In the light of the West Asia “ulcer”, Prof. Shelley Walia asked Prof. Noam Chomsky for his views on this conundrum. Chomsky, as is well known, has probably been the single most important voice in international politics for several decades. His main works, from Manufacturing Consent: The Political Economy of the Mass Media (with Edward S. Herman) to Hegemony or Survival: America’s Quest for Global Dominance, from Failed States: The Abuse of Power and the Assault on Democracy to Perilous Powers: The Middle East & U.S. Foreign Policy: Dialogues on Terror, Democracy, War, and Justice (with Gilbert Achcar and Stephen R. Shalom [editor]), along with his daily interventions, have challenged the deceptions of media reportage and of the devious agendas of Western regimes.
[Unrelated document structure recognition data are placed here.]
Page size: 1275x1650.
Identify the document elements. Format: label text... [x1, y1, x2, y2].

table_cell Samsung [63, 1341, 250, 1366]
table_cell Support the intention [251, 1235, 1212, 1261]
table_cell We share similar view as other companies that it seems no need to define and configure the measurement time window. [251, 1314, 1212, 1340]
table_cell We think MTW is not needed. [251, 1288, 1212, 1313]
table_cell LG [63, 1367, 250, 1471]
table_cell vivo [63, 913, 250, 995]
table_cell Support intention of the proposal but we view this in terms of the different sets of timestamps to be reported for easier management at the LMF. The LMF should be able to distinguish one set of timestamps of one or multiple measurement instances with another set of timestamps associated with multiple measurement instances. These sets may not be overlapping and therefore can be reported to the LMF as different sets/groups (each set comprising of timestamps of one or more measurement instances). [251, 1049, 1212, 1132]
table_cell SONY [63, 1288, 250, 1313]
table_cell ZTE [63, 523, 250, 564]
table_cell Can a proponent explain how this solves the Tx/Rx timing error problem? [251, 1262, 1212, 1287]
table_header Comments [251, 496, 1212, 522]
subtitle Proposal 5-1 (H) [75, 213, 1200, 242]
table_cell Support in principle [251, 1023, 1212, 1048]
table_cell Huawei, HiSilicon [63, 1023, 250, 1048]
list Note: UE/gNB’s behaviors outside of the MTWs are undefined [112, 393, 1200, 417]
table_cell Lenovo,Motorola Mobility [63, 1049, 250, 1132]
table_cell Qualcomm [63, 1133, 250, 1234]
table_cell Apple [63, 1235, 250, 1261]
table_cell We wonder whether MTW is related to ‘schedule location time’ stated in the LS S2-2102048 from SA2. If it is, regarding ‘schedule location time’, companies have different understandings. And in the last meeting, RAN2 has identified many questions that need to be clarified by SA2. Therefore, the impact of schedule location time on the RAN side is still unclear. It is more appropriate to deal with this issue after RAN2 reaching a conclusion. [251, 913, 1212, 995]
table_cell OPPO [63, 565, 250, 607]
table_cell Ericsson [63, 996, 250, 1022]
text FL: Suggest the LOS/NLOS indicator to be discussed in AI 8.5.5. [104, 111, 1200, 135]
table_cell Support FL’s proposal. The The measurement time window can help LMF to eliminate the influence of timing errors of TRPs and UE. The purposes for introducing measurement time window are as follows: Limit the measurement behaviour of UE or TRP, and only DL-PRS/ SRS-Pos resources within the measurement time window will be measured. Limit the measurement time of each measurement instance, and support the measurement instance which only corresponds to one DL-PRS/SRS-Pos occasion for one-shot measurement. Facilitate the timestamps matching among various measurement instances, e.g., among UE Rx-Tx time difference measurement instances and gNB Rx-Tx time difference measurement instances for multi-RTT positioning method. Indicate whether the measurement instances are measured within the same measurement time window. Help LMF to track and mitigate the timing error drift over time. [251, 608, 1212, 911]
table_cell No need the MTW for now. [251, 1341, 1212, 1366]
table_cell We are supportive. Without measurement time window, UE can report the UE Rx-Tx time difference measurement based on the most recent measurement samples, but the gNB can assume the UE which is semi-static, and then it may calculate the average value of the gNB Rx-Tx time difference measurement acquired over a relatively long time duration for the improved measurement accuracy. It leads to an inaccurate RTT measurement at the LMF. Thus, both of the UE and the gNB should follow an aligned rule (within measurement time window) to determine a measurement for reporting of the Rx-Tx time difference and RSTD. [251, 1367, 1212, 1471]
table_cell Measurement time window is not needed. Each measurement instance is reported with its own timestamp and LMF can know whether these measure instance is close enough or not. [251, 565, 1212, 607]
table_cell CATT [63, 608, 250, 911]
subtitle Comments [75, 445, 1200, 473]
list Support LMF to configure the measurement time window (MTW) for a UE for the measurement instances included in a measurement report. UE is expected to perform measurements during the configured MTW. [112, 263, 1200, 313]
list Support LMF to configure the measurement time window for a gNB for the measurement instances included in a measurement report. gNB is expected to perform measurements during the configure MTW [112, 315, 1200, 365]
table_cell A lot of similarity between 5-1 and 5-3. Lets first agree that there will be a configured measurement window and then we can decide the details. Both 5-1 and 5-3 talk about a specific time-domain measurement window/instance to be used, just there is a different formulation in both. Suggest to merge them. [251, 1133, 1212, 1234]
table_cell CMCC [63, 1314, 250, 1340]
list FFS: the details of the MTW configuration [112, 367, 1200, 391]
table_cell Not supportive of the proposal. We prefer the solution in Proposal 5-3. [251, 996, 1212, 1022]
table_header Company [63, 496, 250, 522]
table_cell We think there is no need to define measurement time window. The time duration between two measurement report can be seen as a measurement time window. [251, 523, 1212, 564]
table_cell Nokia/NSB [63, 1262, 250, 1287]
As Edward Said emphasised some years ago, “Noam Chomsky is one of the most significant challengers of unjust power and delusions; he goes against every assumption about American altruism and humanitarianism.”

Chomsky was kind enough to take time off from his busy schedule and answer a number of questions on the Arab-Israel conflict. His invigorating zeal remains unabated, as is visible from his remarkable consistency of involvement with issues of human rights and peace. Excerpts from the interview:
Coming directly to the reasons for the Israeli attack on Gaza, do you believe that there could be a larger plan at work that has as its planner the U.S. aiming to finally provoke Iran to enter the ongoing conflict?
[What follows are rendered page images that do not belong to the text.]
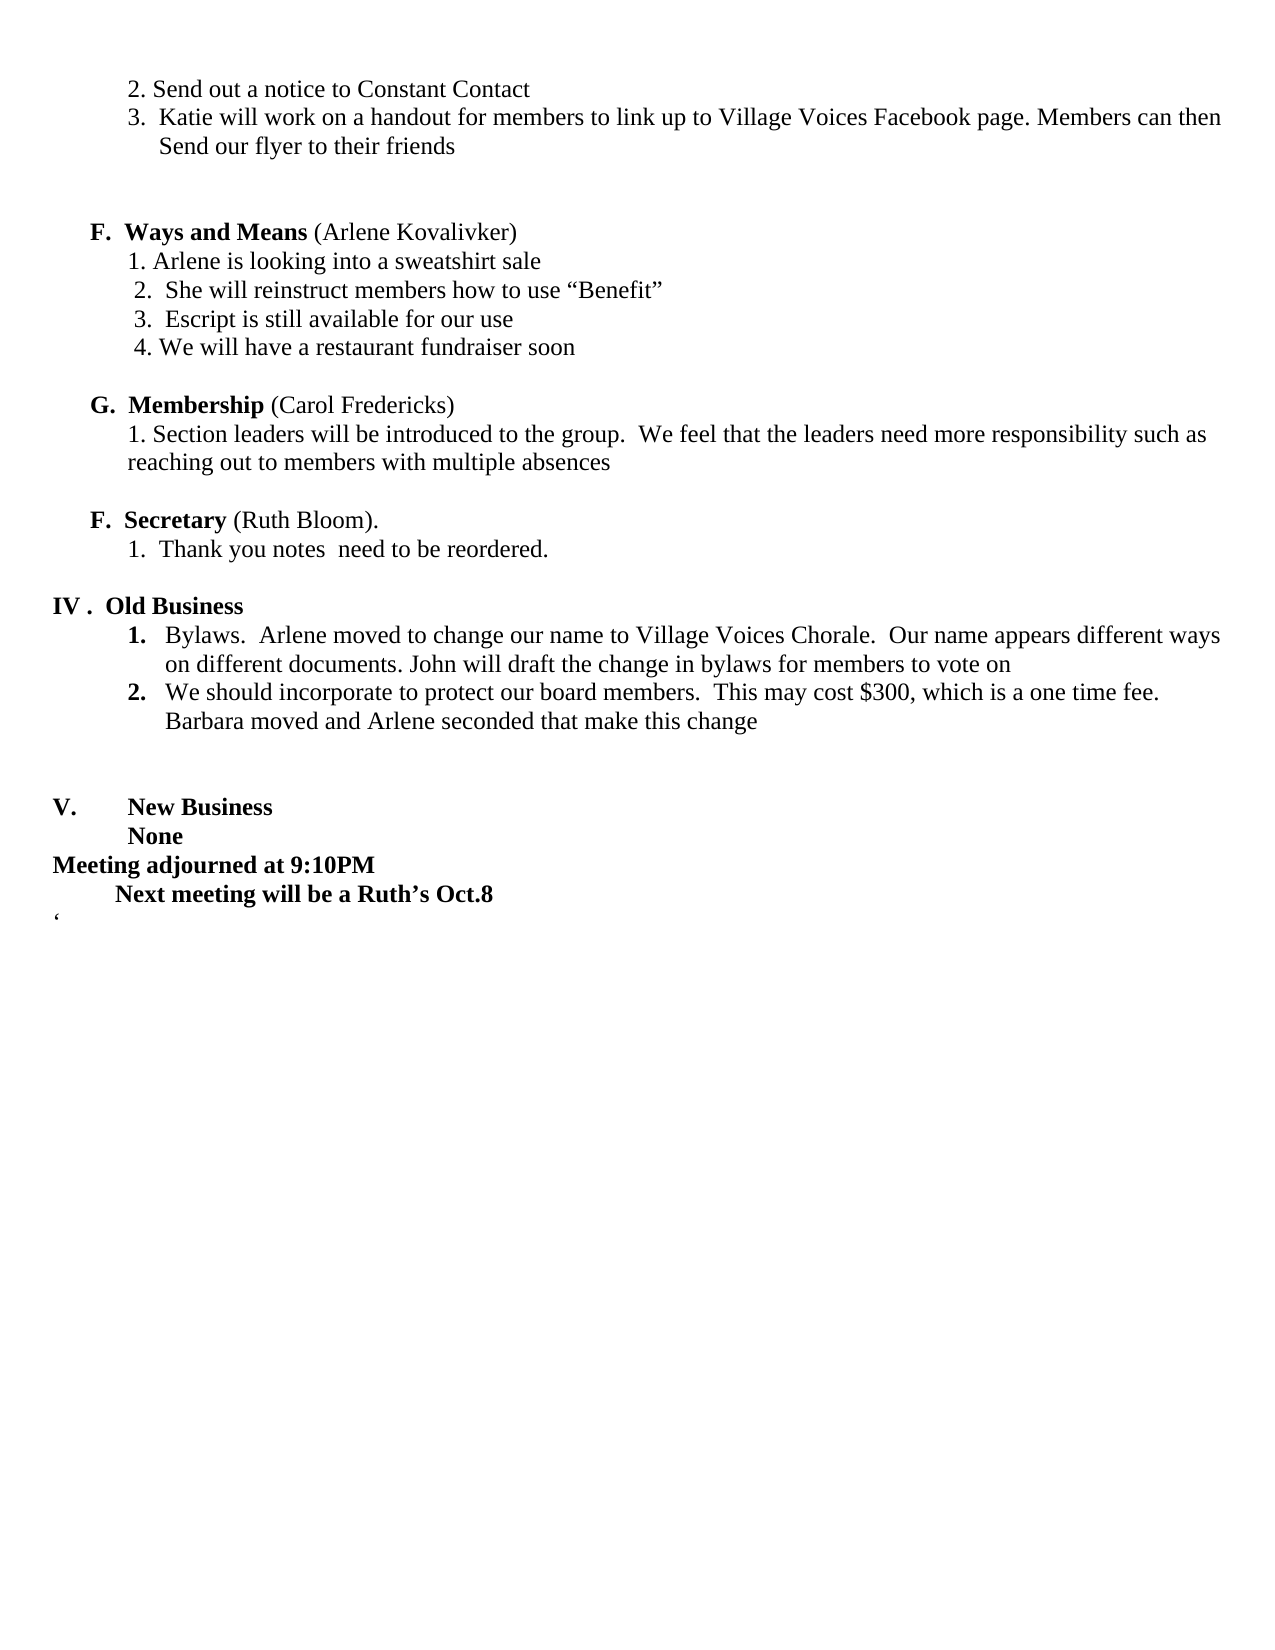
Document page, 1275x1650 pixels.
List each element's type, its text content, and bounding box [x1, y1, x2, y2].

text 3. Katie will work on a handout for members to link up to Village Voices Facebook page. Members can then [52, 102, 1222, 131]
text 1. Thank you notes need to be reordered. [127, 534, 1222, 562]
text IV . Old Business [52, 591, 1222, 620]
text Send our flyer to their friends [52, 131, 1222, 160]
text 1. Section leaders will be introduced to the group. We feel that the leaders need more responsibility such as reaching out to members with multiple absences [90, 419, 1222, 476]
list Bylaws. Arlene moved to change our name to Village Voices Chorale. Our name appears different ways on different documents. John will draft the change in bylaws for members to vote on [127, 620, 1222, 677]
text F. Ways and Means (Arlene Kovalivker) [90, 217, 1222, 246]
list We should incorporate to protect our board members. This may cost $300, which is a one time fee. Barbara moved and Arlene seconded that make this change [127, 677, 1222, 735]
text 2. She will reinstruct members how to use “Benefit” [90, 275, 1222, 304]
text None [52, 821, 1222, 850]
text 1. Arlene is looking into a sweatshirt sale [90, 246, 1222, 275]
text G. Membership (Carol Fredericks) [90, 390, 1222, 419]
text 4. We will have a restaurant fundraiser soon [90, 332, 1222, 361]
text F. Secretary (Ruth Bloom). [90, 505, 1222, 534]
text 3. Escript is still available for our use [90, 304, 1222, 332]
text Next meeting will be a Ruth’s Oct.8 ‘ [52, 879, 1222, 965]
list New Business [52, 792, 1222, 821]
text 2. Send out a notice to Constant Contact [52, 74, 1222, 102]
text Meeting adjourned at 9:10PM [52, 850, 1222, 879]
I doubt it. It would have been highly unlikely for Iran to respond more than verbally to the attack. There is a straightforward reason, I believe. Israel wants to take over the valuable parts of the West Bank and to leave the remnants of Palestinian society barely viable. And it, of course, wants to do so without disruption. It has succeeded, by violence, to suppress resistance within the West Bank. But the other part of occupied Palestine, Gaza, is still not completely under control. For other reasons, Israel has refused to abide by any of the ceasefires that have been reached and intends to maintain the siege that is suffocating Gaza. Invasion was a means to suppress resistance to its ongoing (U.S.-backed) crimes in the occupied territories.
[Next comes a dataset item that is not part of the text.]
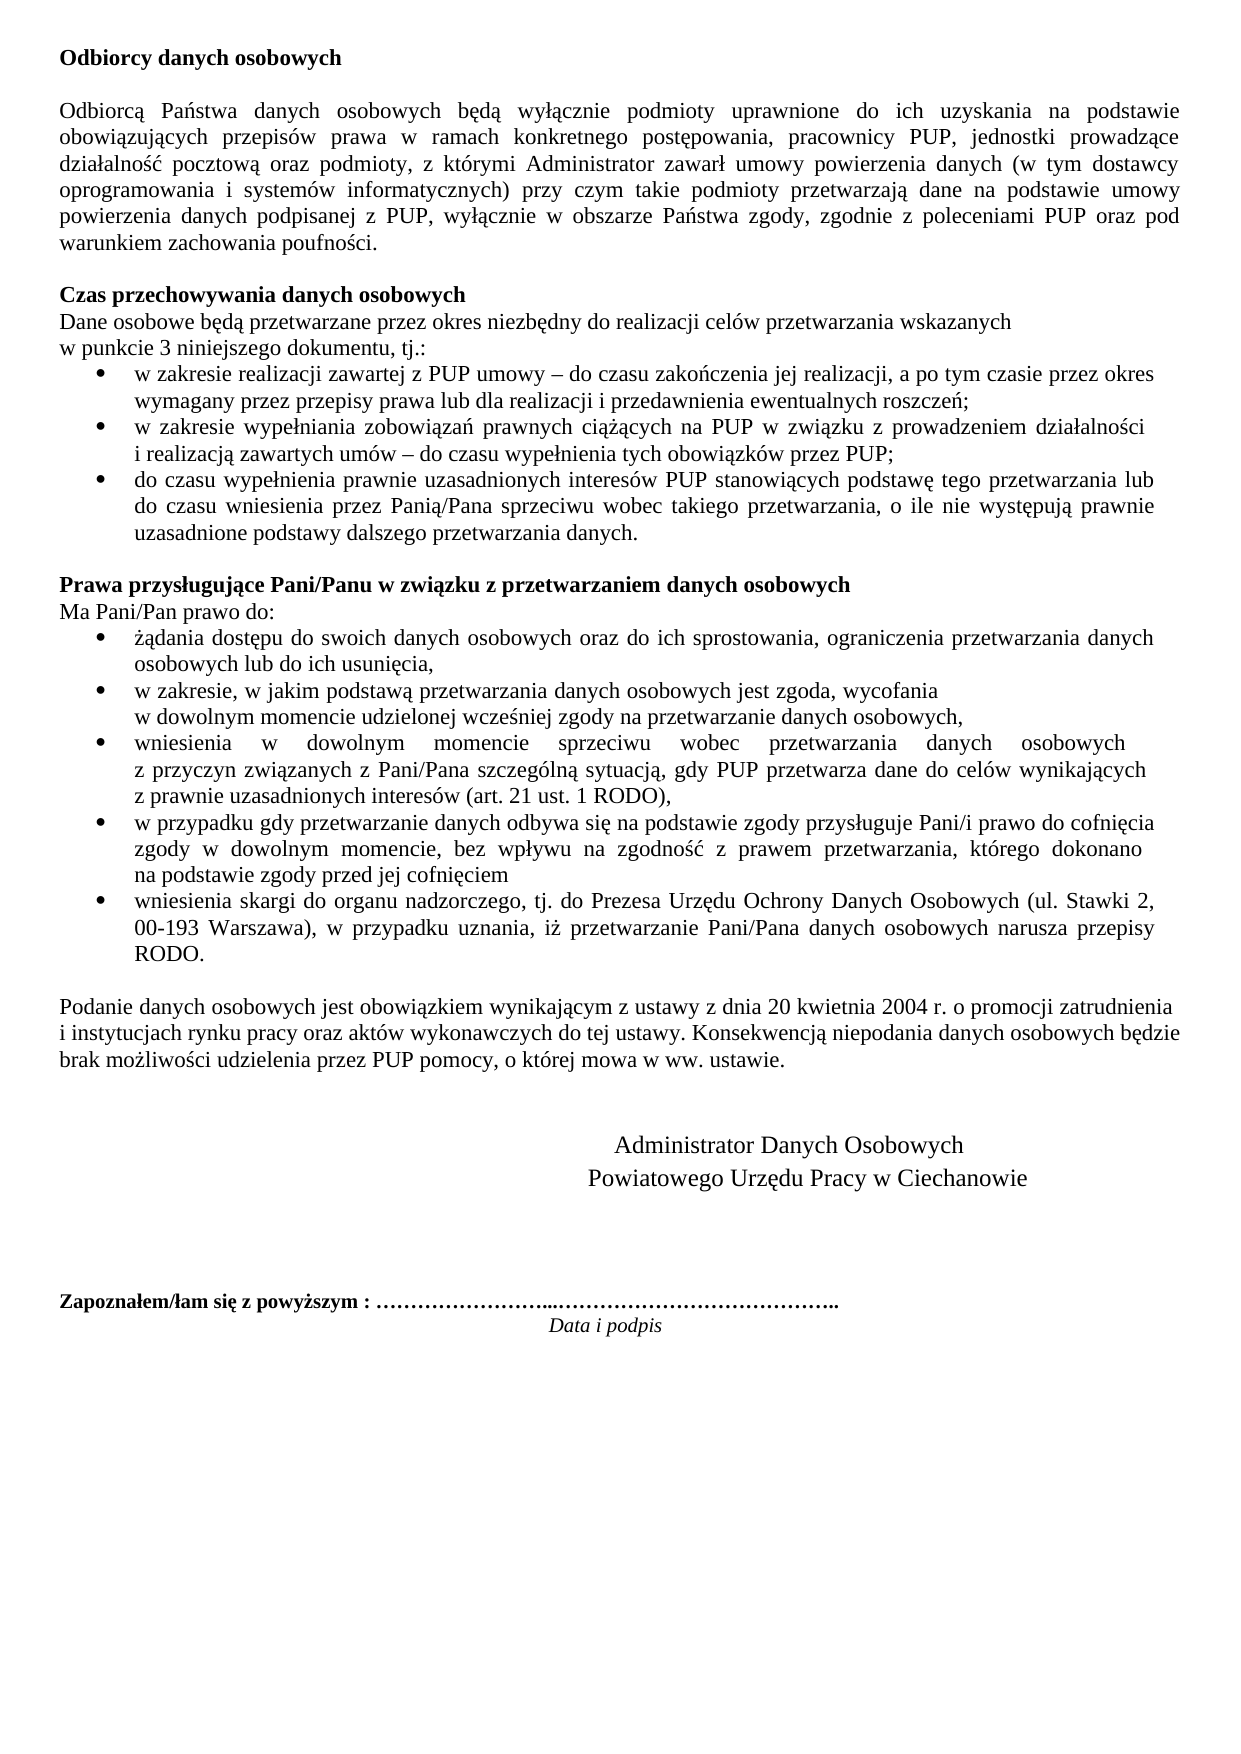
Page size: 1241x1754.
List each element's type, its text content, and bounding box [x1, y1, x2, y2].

The fertile part of Gaza represents about a third of the Gaza Strip, this being the part Israel has always wanted to retain owing to its economic productivity and sale of produce to Europe. How would you then react to Israel’s withdrawal from Gaza a few years ago? Is it because the maintenance and protection of Israeli settlers was proving rather costly for the Israeli government or because the U.S. nudged [then Prime Minister Ariel] Sharon in that direction, or because Sharon had his own agenda?

The motives do not seem obscure. Gaza has been turned into a disaster area under Israeli military occupation of 38 years. A few thousand Israeli settlers take a substantial part of the scarce land and resources and have to be protected by a large part of the Israeli army. Sane Israeli hawks understand that it makes no sense to continue with these arrangements. The settlers, who were subsidised to establish themselves there, are now being subsidised to settle elsewhere, leaving the population of Gaza to rot in a virtual prison. The few scattered West Bank outposts that are being abandoned are also simply an annoyance for Israel.

The “disengagement plan” is in reality an expansion plan, as was made plain at once. The presentation of the plan was coupled with an announcement of tens of millions of dollars for West Bank settlements and infrastructure development, a further expansion of the programmes designed to ensure that valuable land and resources will be incorporated within Israel, while Palestinians will be left in scarcely viable cantons. The shameful “separation wall” is one particularly ugly feature of these programmes. The actions are gross violations of international law and elementary human rights but can continue as long as they are supported by the reigning superpower. American citizens are the only ones who can put an end to these continuing and very severe crimes.

The operation was a complete scam, a repeat of “Operation National Trauma ’82” as the press called it at the time, carefully orchestrated, a media triumph, intended to convey the message: “Never again must Jews suffer so; the West Bank is ours.”